Cursor is an AI first IDE that's been blowing up on twitter recently. I've found it incredibly helpful in increasing the speed of coding especially because it's autocomplete is genuinely one of the better ones ive seen. It's not exactly implementing logic but it's basically autocomplete on steroids
If you edit a variable name it automatically prompts you to hit tab to do edit the names of the other variables of if you do something like change a list to a concatenated string it'll start prompting you to edit references to that variable to instead work with string based logic
It not only adds code it also knows how to delete code, so if you delete a variable it can prompt you to delete other lines of code using that logic. It also seems to follow context from other files so it can remember your past edits and use it to make future edits. The best way to describe it is just feels like it reads my mind 80% of the time
After seeing Ryan Peterman (who I have immense respect for, truly cracked engineer) also talking about it, I'm curious to know people's thoughts on it
Also hearing people talk about how the new o1 model is already being a lot better at coding, the direction things are headed I would assume in 1-2 years there's gonna be cheaper lightweight versions of o1 that can help us with more nuanced coding tasks
https://x.com/ryanlpeterman/status/1837981443051724956
After trying Cursor, I realize the value of 80% of my technical skills dropped to zero. The leverage for the remaining 20% of skills went up by at least 10x.

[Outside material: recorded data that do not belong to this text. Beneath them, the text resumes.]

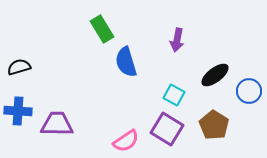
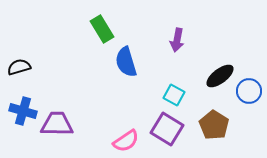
black ellipse: moved 5 px right, 1 px down
blue cross: moved 5 px right; rotated 12 degrees clockwise
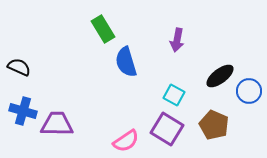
green rectangle: moved 1 px right
black semicircle: rotated 40 degrees clockwise
brown pentagon: rotated 8 degrees counterclockwise
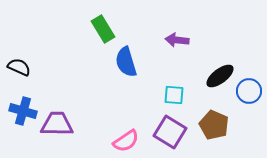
purple arrow: rotated 85 degrees clockwise
cyan square: rotated 25 degrees counterclockwise
purple square: moved 3 px right, 3 px down
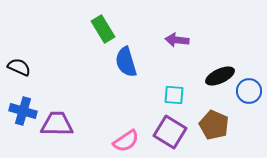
black ellipse: rotated 12 degrees clockwise
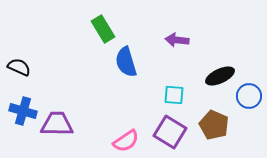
blue circle: moved 5 px down
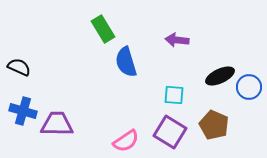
blue circle: moved 9 px up
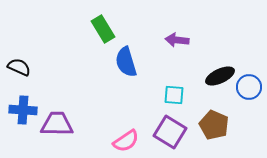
blue cross: moved 1 px up; rotated 12 degrees counterclockwise
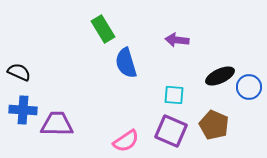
blue semicircle: moved 1 px down
black semicircle: moved 5 px down
purple square: moved 1 px right, 1 px up; rotated 8 degrees counterclockwise
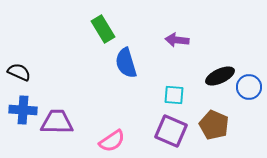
purple trapezoid: moved 2 px up
pink semicircle: moved 14 px left
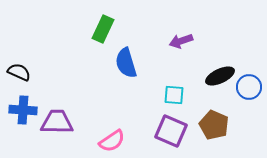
green rectangle: rotated 56 degrees clockwise
purple arrow: moved 4 px right, 1 px down; rotated 25 degrees counterclockwise
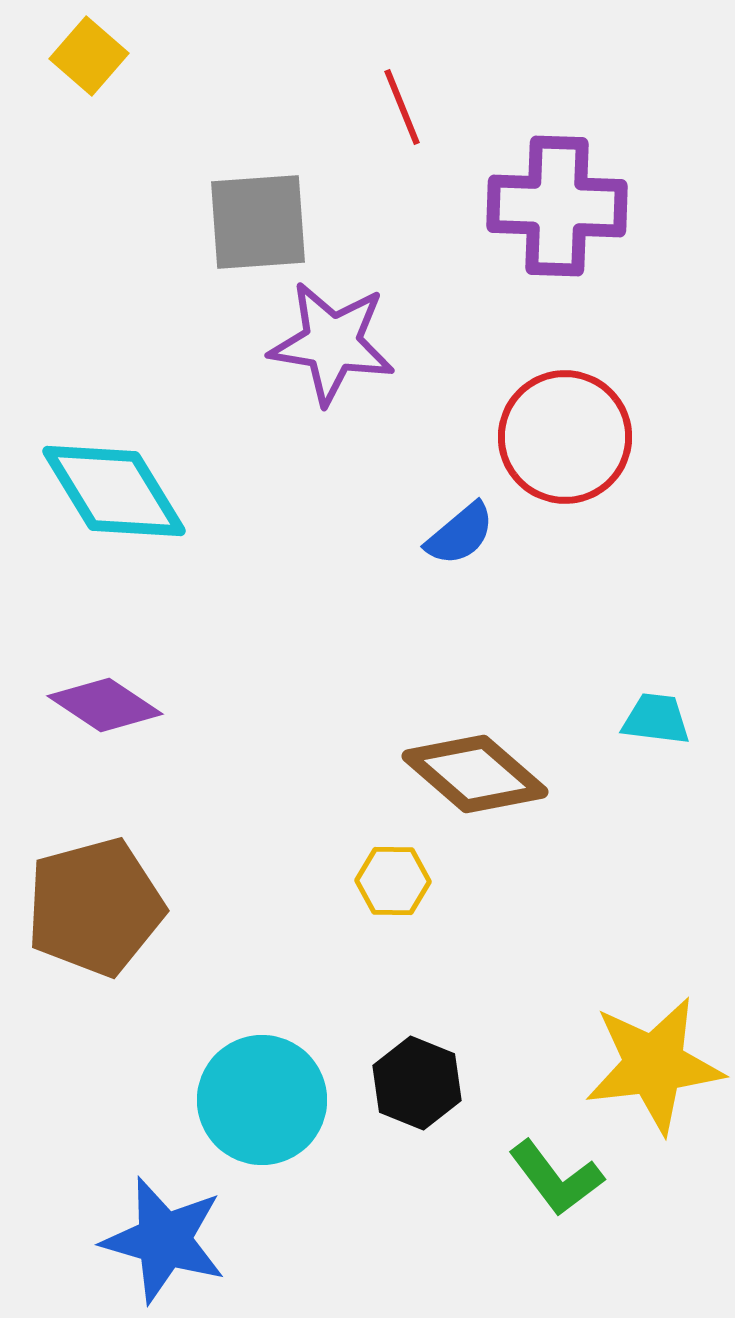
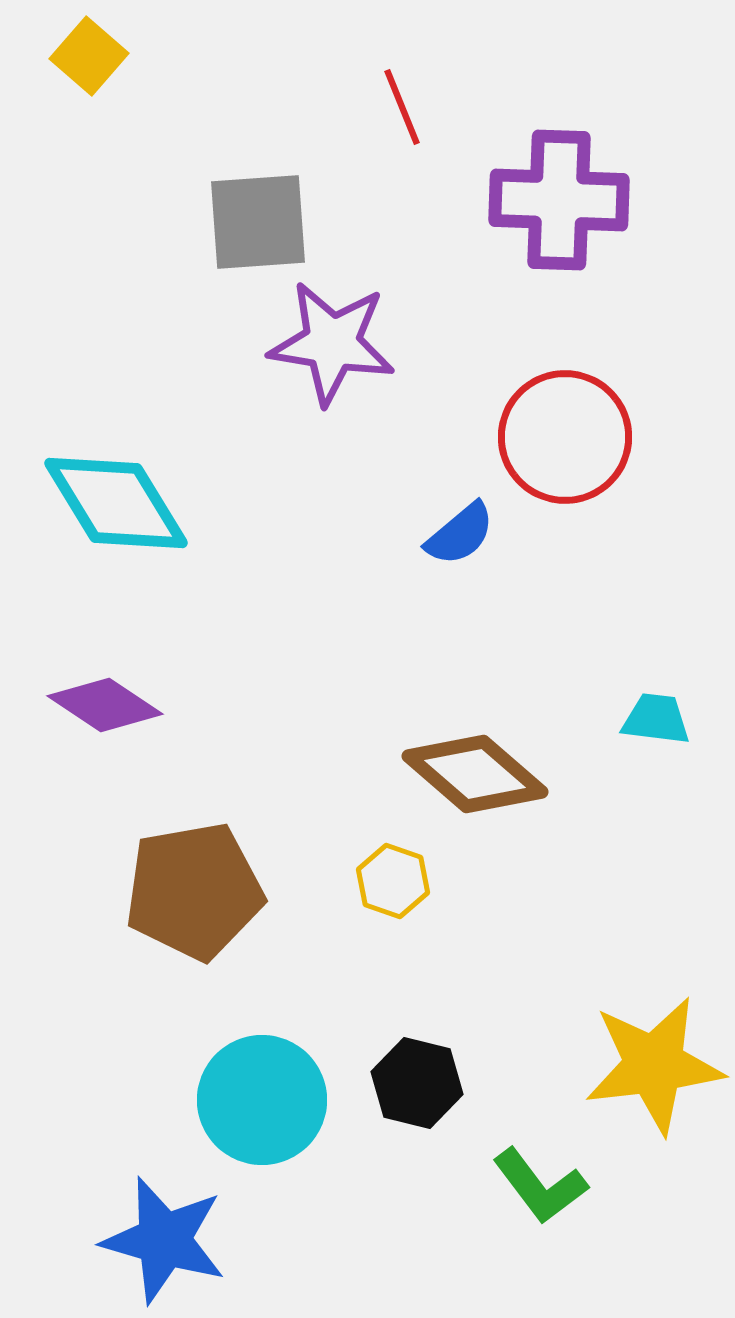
purple cross: moved 2 px right, 6 px up
cyan diamond: moved 2 px right, 12 px down
yellow hexagon: rotated 18 degrees clockwise
brown pentagon: moved 99 px right, 16 px up; rotated 5 degrees clockwise
black hexagon: rotated 8 degrees counterclockwise
green L-shape: moved 16 px left, 8 px down
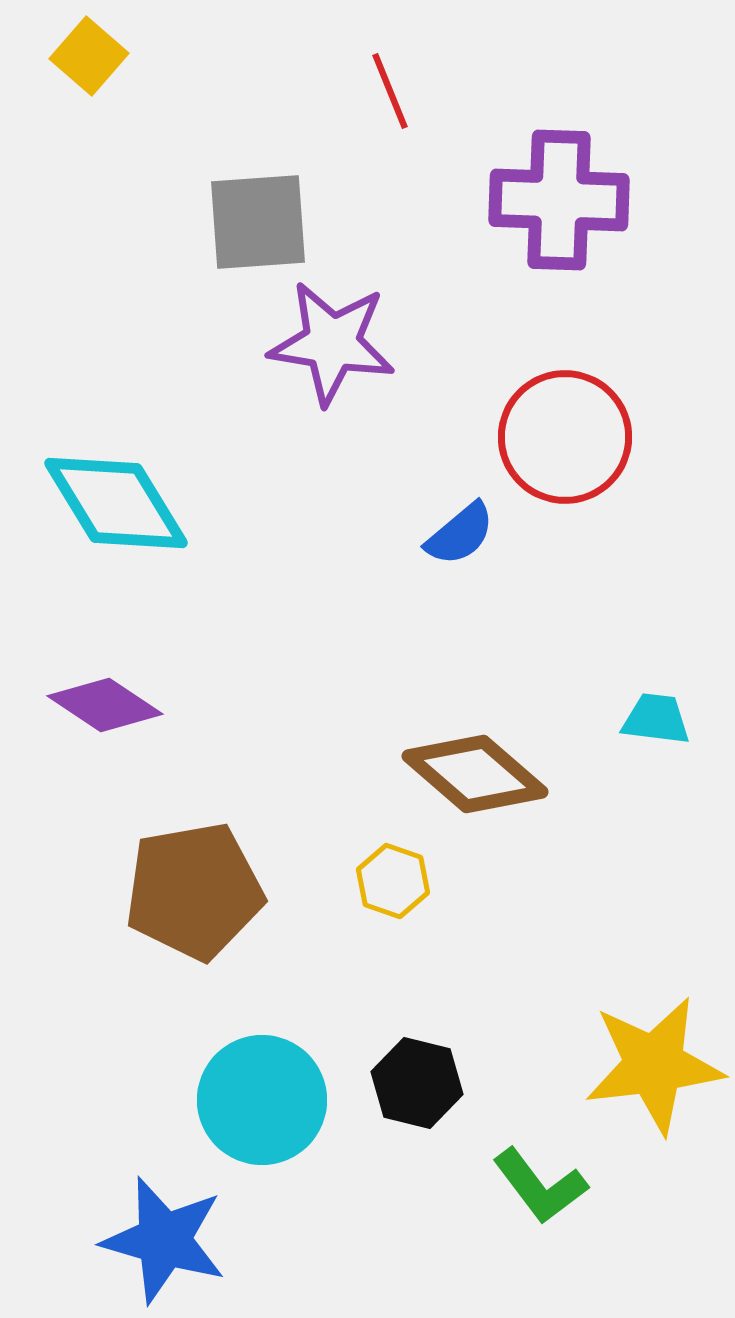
red line: moved 12 px left, 16 px up
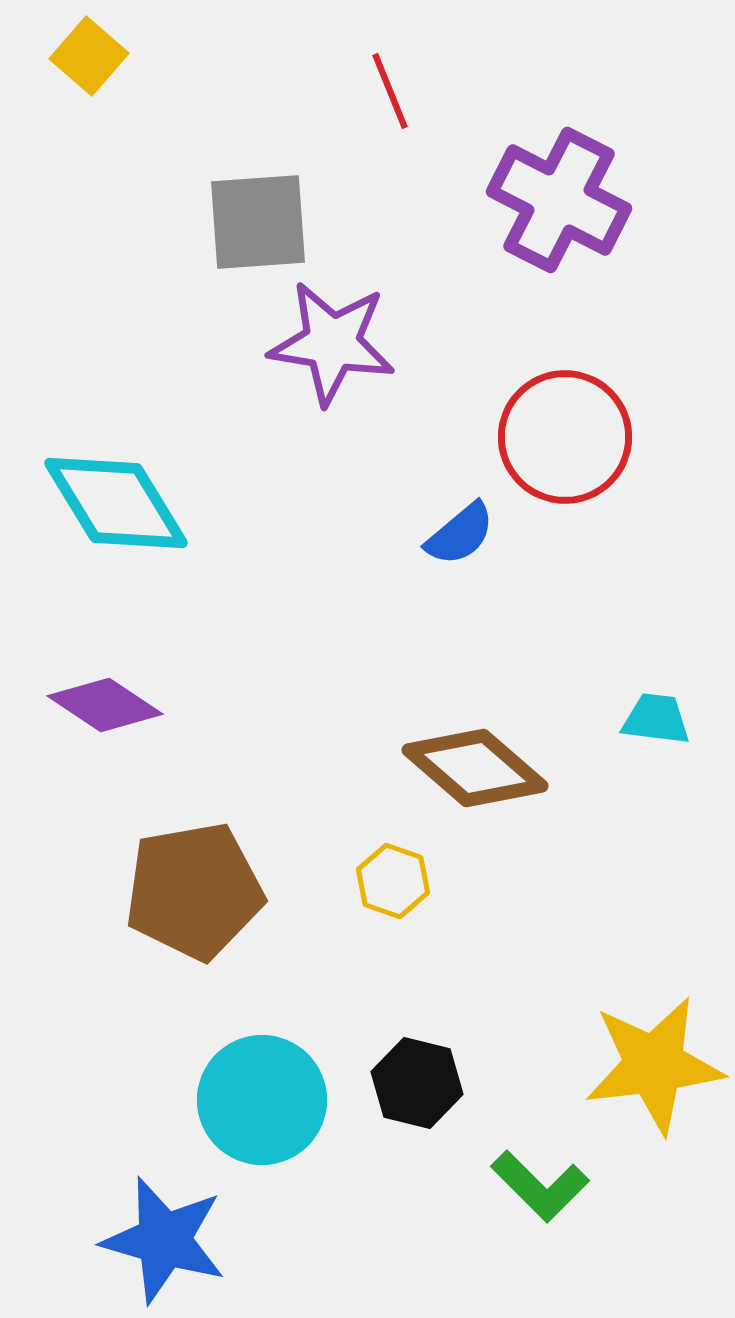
purple cross: rotated 25 degrees clockwise
brown diamond: moved 6 px up
green L-shape: rotated 8 degrees counterclockwise
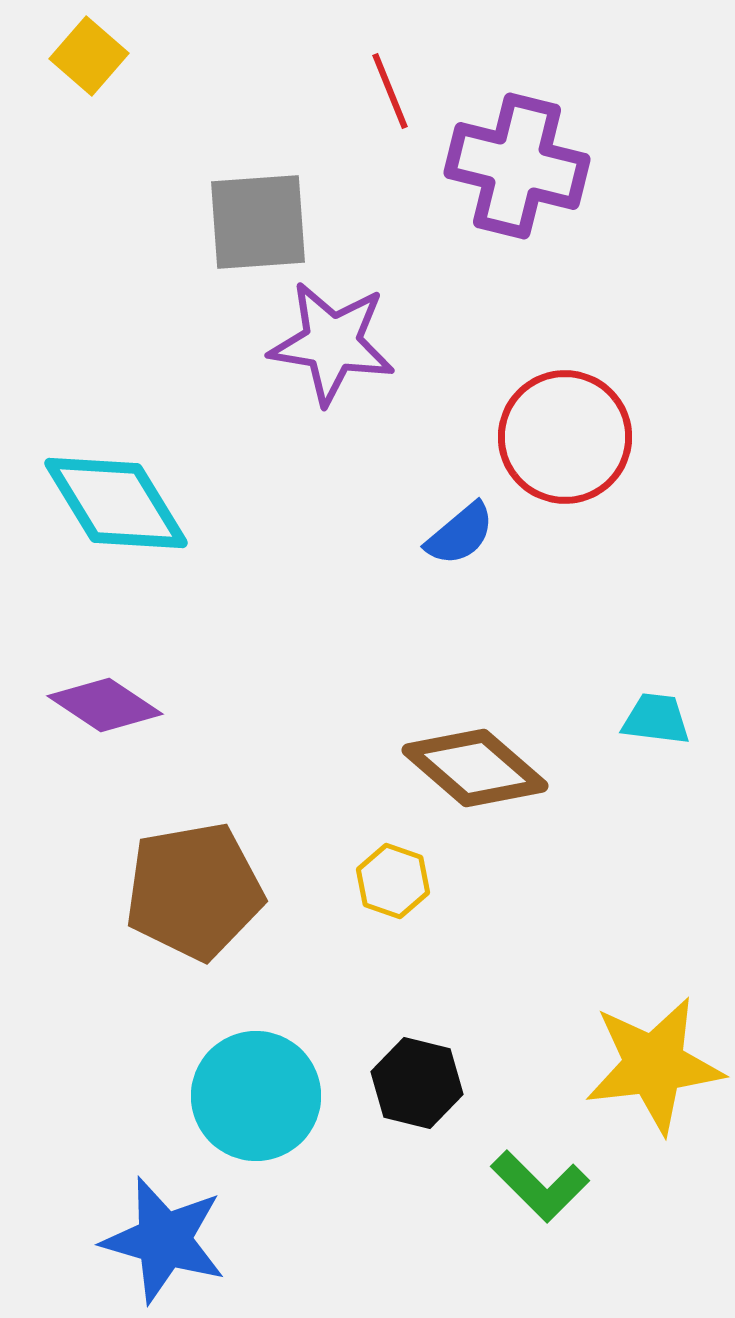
purple cross: moved 42 px left, 34 px up; rotated 13 degrees counterclockwise
cyan circle: moved 6 px left, 4 px up
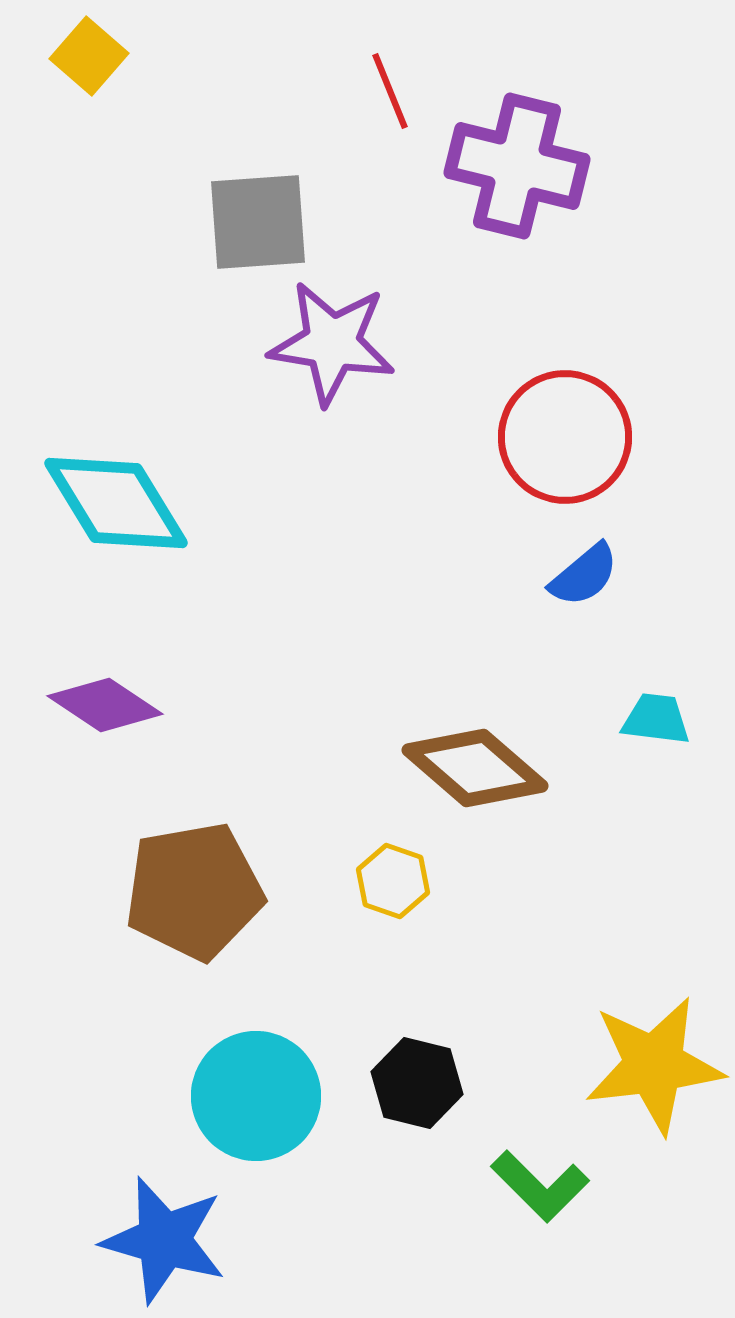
blue semicircle: moved 124 px right, 41 px down
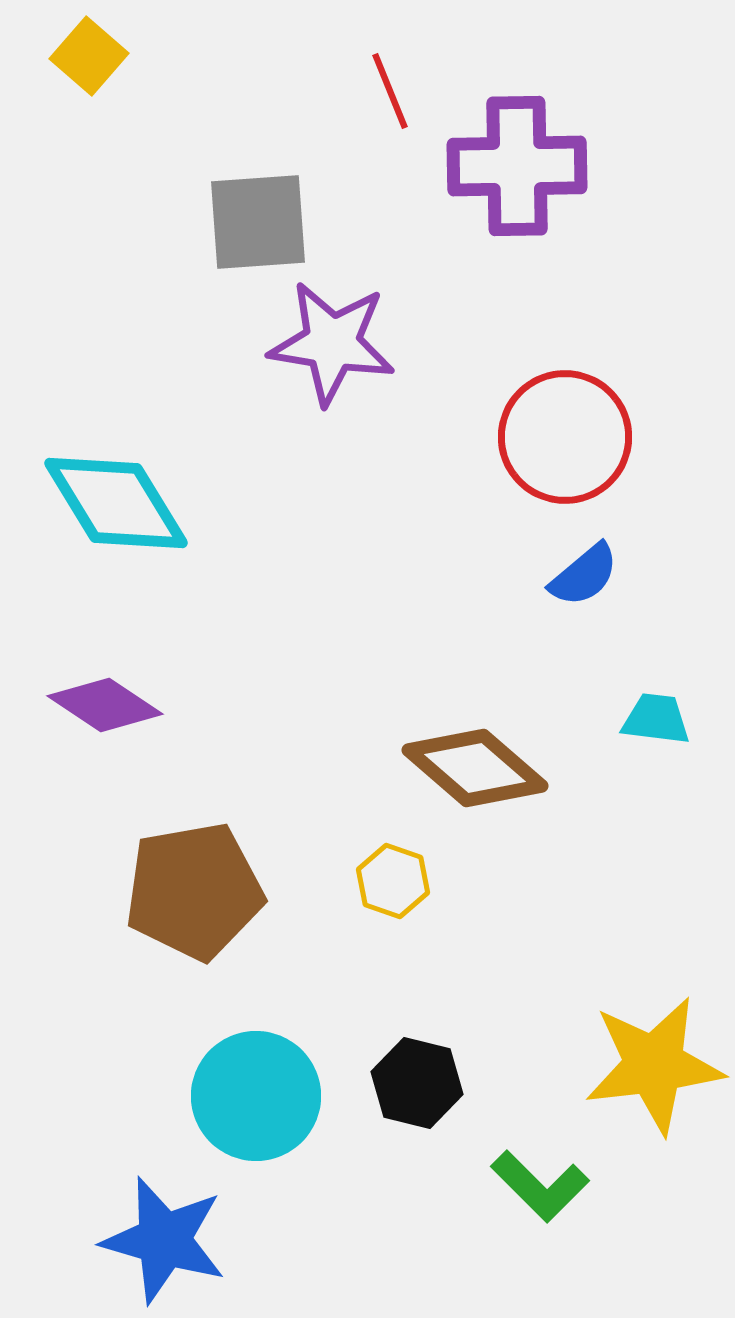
purple cross: rotated 15 degrees counterclockwise
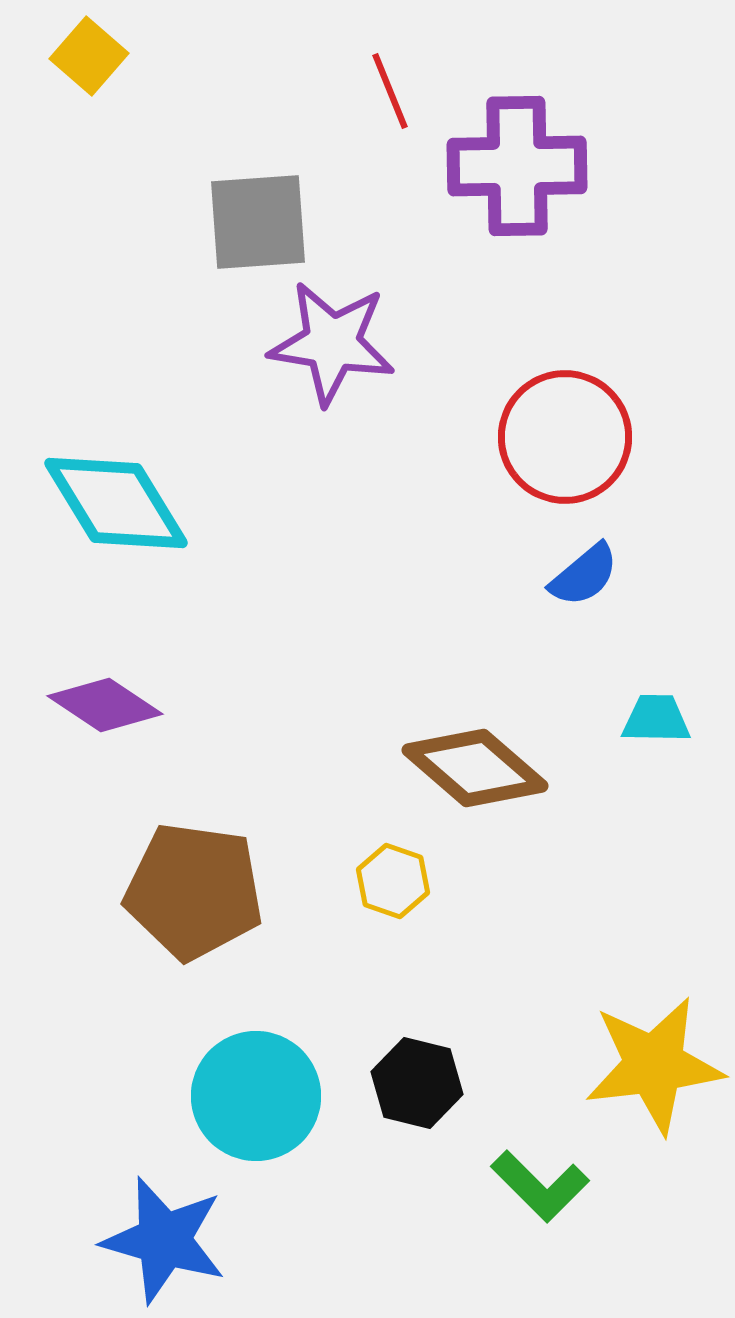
cyan trapezoid: rotated 6 degrees counterclockwise
brown pentagon: rotated 18 degrees clockwise
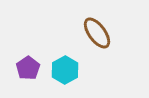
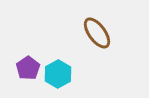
cyan hexagon: moved 7 px left, 4 px down
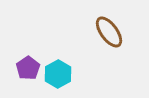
brown ellipse: moved 12 px right, 1 px up
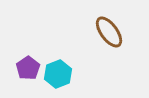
cyan hexagon: rotated 8 degrees clockwise
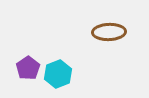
brown ellipse: rotated 56 degrees counterclockwise
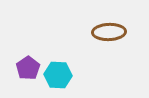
cyan hexagon: moved 1 px down; rotated 24 degrees clockwise
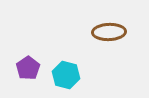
cyan hexagon: moved 8 px right; rotated 12 degrees clockwise
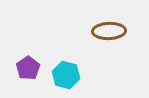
brown ellipse: moved 1 px up
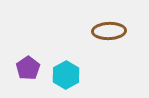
cyan hexagon: rotated 16 degrees clockwise
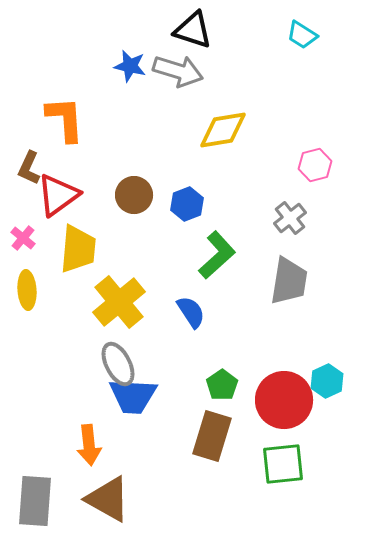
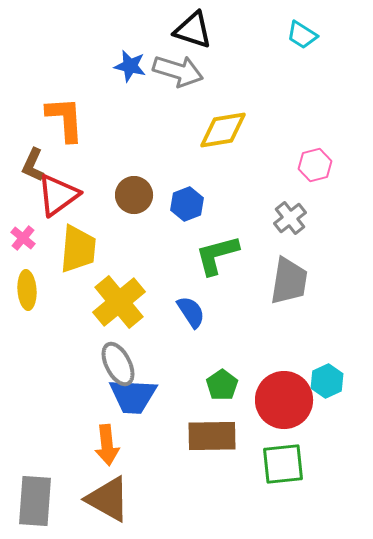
brown L-shape: moved 4 px right, 3 px up
green L-shape: rotated 153 degrees counterclockwise
brown rectangle: rotated 72 degrees clockwise
orange arrow: moved 18 px right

Cursor definitely helps. But I've noticed that the larger the codebase, the worse Cursor does. For max accuracy, I've noticed that it does best on knowable work that has lots of documentation.
Things Cursor is bad at:
btw I'm not sure if o1 actually helps, it's a little too expensive for my taste. I just stick to o1-mini for now. But hey, I'll take the free productivity boost for $20/month
I've been using Cursor recently and I like it a lot! What's striking to me is that it feels like a "ChatGPT wrapper" but still has a lot of value.
The integration with VSCode and the UX for auto-filling code makes it a great product.
but it's basically autocomplete on steroids
I recently switched from VSCode to Cursor within the last month. The autocomplete is my primary use case for Cursor, too. It's a huge time saver where I can save my mental resources for bigger problems.
In my personal projects, I use the chat (Cmd + L) to generate requests to external APIs. Like "Can you make a request to [insert API here] to fetch the current stock price of a ticker". It saves me the time of having to switch to my browser, look up the API, find the right endpoint, read the docs, and switch out all of the parameters. This one is also a big time saver because I know the result I want from a high level, but the minute details of looking up the API endpoint details can be frustrating especially since most API docs aren't the highest quality.